An example of this is shown below, where a demand function cos()
generates a demand profile using a cosine function.
def cos(step, peak, end_step=2000):
return (peak / 2) * (1 - math.cos((2 * math.pi * step) / end_step))
dp.add_demand_function(("edge1", "edge10"), (0, 2000), cos, {"peak": 2200}, vehicle_types="cars")
dp.plot_demand()
Removing Demand
Demand can be removed from a profile using the DemandProfile.remove_demand()
function. This will remove all demand in the profile in a specific time range, defined in seconds. An example of this is shown below.
def cos(step, peak, end_step=2000):
return (peak / 2) * (1 - math.cos((2 * math.pi * step) / end_step))
dp.add_demand_function(("edge1", "edge10"), (0, 2000), cos, {"peak": 2200}, vehicle_types="cars")
# Remove all demand from the profile betwen 500-1000 seconds
dp.remove_demand(500, 1000)
dp.plot_demand()
Saving & Loading Profiles
Demand profiles can either be saved individually using DemandProfile.save()
, which will save the profile as a serialised '.pkl' file, or using Simulation.save_objects()
, which will save the profile alongside other objects (such as controllers). An example of this is shown below.
# Load demand from a '.csv' file
dp.load_demand("demand.csv")
# Save to a serialised file
dp.save("demand_profile_1.pkl")
# Save as part of an objects file
my_sim.save_objects("all_objects.json")
Loading a demand profile is done from a Simulation
object using the Simulation.load_demand_profiles()
or Simulation.load_objects()
functions. If loading an individual profile, ensure the routes are valid for the simulation. Any vehicle types created for the profile will be recreated.
# Load two demand profiles into the simulation
demand_profiles = my_sim.load_demand_profiles(["demand_profile_1.pkl", "demand_profile_2.pkl"])
demand_profiles[0].load_demand("peak_demand.pkl")
# Load objects into the simulation, including any added demand profiles
my_sim.load_objects("all_objects.json")
Alternatively, a DemandProfile
object can be converted into a '.rou.xml' file, using the DemandProfile.create_route_file()
function. This will save any demand added to the profile as a route file that can be used within SUMO. This can be beneficial as demand defined this way will run much faster than using solely DemandProfile
objects.
dp.create_route_file("demand.rou.xml")
new_sim = Simulation(scenario_name="example", scenario_desc="Example simulation.")

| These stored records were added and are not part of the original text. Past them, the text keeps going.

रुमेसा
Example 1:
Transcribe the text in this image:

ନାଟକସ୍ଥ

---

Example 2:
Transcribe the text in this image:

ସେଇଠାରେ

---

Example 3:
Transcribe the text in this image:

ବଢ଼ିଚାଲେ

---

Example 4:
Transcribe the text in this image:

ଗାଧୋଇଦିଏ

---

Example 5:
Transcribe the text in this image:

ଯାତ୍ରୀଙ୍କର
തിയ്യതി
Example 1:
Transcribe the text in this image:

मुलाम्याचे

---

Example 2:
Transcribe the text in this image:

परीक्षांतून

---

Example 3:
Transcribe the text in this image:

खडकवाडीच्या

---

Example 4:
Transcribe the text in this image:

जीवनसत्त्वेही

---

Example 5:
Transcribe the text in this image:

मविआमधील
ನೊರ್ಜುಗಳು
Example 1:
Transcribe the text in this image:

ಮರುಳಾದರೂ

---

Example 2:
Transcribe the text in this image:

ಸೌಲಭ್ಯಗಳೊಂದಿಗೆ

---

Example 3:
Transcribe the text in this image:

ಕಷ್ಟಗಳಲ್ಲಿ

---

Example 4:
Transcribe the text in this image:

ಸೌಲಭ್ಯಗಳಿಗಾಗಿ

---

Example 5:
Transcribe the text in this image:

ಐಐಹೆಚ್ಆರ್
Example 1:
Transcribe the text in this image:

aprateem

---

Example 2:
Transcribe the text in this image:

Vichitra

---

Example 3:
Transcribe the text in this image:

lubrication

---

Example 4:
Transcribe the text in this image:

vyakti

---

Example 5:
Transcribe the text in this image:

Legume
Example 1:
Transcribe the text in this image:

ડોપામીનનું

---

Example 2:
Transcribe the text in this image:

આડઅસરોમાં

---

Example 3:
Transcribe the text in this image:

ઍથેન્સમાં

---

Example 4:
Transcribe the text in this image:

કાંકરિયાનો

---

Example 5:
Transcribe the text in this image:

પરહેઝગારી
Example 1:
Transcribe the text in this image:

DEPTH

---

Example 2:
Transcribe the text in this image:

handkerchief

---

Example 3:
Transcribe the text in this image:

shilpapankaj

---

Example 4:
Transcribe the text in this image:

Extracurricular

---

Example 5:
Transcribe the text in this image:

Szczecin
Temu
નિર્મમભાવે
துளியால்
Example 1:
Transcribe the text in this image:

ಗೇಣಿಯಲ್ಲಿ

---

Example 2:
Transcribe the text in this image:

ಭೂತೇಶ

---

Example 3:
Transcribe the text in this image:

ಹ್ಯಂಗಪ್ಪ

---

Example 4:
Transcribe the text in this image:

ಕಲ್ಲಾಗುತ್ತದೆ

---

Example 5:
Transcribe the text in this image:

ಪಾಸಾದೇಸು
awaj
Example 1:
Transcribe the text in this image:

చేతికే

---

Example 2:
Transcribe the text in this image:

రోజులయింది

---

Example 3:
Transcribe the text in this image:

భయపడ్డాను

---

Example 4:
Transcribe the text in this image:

new_sim.start("example_scenario.sumocfg", route_file="demand.rou.xml")
Note that data from vehicles added through a DemandProfile
will be slightly different to those in a '.rou.xml' due to the way vehicles are inserted. In heavy traffic conditions, average trip times may also be much larger with a DemandProfile
object as trip times are calculated using their scheduled entry into the simulation, and does not account for any insertion delay.
Vehicle Types
Vehicle types can be added to a DemandProfile
using the DemandProfile.add_vehicle_type()

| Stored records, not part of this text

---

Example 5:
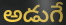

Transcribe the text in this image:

అడుగే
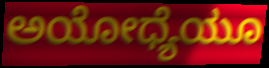
ಅಯೋಧ್ಯೆಯೂ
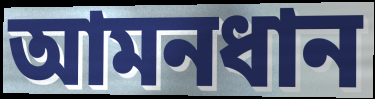
আমনধান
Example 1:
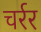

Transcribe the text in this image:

चर्रर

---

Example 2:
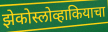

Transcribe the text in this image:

झेकोस्लोव्हाकियाचा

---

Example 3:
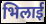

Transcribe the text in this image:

भिलाई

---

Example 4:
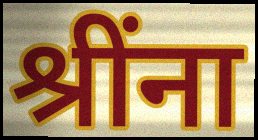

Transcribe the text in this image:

श्रींना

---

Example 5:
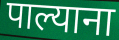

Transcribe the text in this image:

पाल्याना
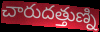
చారుదత్తుణ్ని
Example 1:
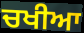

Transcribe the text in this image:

ਚਖੀਆ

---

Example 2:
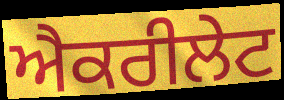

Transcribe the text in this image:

ਐਕਰੀਲੇਟ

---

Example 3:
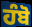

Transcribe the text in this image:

ਹੰਬੋ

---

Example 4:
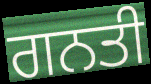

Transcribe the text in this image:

ਗਨਤੀ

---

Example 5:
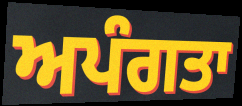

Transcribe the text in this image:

ਅਪੰਗਤਾ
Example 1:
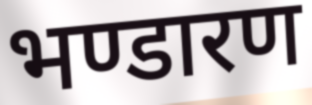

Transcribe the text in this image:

भण्डारण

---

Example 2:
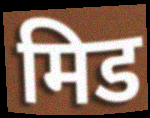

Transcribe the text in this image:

मिड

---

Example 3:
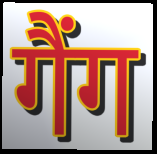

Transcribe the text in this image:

गैंग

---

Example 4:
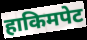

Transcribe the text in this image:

हाकिमपेट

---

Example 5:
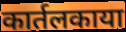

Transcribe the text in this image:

कार्तलकाया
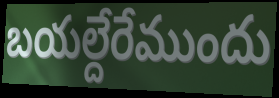
బయల్దేరేముందు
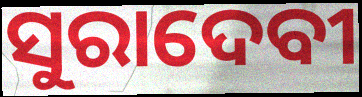
ସୁରାଦେବୀ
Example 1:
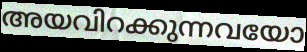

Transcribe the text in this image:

അയവിറക്കുന്നവയോ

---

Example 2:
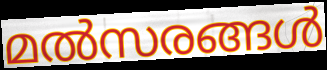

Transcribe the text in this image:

മൽസരങ്ങൾ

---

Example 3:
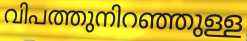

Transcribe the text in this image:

വിപത്തുനിറഞ്ഞുള്ള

function. The parameters are the same as in Simulation.add_vehicle_type()
, outlined here. Any vehicle types added to a demand profile are saved along with the profile and added to any '.rou.xml' files created from the profile. An example of this is shown below.
my_sim = Simulation(scenario_name="example", scenario_desc="Example simulation.")

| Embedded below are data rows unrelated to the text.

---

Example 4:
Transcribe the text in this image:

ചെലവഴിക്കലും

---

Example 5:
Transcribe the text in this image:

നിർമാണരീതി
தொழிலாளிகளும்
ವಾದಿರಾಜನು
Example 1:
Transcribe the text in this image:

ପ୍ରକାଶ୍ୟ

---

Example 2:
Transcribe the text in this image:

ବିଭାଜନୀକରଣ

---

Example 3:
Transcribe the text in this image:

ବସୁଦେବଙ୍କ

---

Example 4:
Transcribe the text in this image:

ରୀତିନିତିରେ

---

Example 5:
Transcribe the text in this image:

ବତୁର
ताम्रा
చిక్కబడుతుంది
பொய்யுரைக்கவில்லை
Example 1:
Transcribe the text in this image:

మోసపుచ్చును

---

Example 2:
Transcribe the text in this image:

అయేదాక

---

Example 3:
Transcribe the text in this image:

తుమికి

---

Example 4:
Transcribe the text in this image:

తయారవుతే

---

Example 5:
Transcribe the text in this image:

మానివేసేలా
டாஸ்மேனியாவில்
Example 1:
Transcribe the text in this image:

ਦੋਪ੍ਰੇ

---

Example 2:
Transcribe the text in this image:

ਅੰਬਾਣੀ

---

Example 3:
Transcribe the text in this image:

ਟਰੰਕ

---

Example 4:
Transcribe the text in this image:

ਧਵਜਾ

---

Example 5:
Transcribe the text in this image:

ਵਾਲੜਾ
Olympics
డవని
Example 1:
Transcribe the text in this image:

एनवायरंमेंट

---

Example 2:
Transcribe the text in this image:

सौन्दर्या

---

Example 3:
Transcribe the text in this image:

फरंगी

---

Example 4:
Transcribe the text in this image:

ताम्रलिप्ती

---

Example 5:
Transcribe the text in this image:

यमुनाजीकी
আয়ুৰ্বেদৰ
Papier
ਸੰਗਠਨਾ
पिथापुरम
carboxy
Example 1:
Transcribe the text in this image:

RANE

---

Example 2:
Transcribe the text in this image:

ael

my_sim.start("example_scenario.sumocfg")
# Create a custom white 'vans' vehicle type to the demand profile
dp.add_vehicle_type("vans", "delivery", colour="white", min_gap=0.5)
# Load demand from a '.csv' file
dp.load_demand("demand.csv")
# Save to a serialised file
dp.save("demand_profile.pkl")
# Create a '.rou.xml' file, containing 'vans' vehicle type
dp.create_route_file("routes.rou.xml")
# Create a new/separate simulation object
new_sim = Simulation(scenario_name="example", scenario_desc="Example simulation.")
new_sim.start("example_scenario.sumocfg")
# Load the profile and 'vans' vehicle type into the new simulation
new_dp = new_sim.load_demand_profiles("demand_profile.pkl")
Once a vehicle type has been added to a demand profile, any other demand profile linked to the same Simulation
object can use this same vehicle type. However, these new types are not saved to any of the other profiles.